_Assignment_:
Apart from the pictures, output all of the records exactly.
[Supplied records — start]
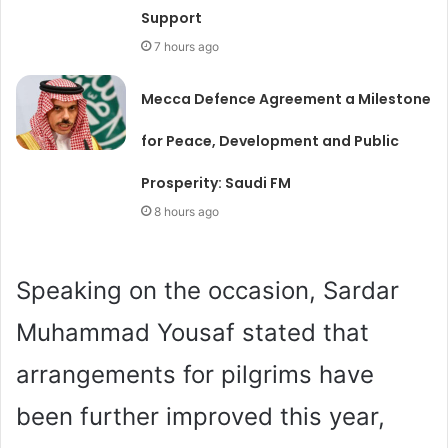
Support
7 hours ago
Mecca Defence Agreement a Milestone
for Peace, Development and Public
Prosperity: Saudi FM
8 hours ago
Speaking on the occasion, Sardar
Muhammad Yousaf stated that
arrangements for pilgrims have
been further improved this year,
[Supplied records — finish]
_Answer area_:
Support
7 hours ago
Mecca Defence Agreement a Milestone
for Peace, Development and Public
Prosperity: Saudi FM
8 hours ago
Speaking on the occasion, Sardar
Muhammad Yousaf stated that
arrangements for pilgrims have
been further improved this year,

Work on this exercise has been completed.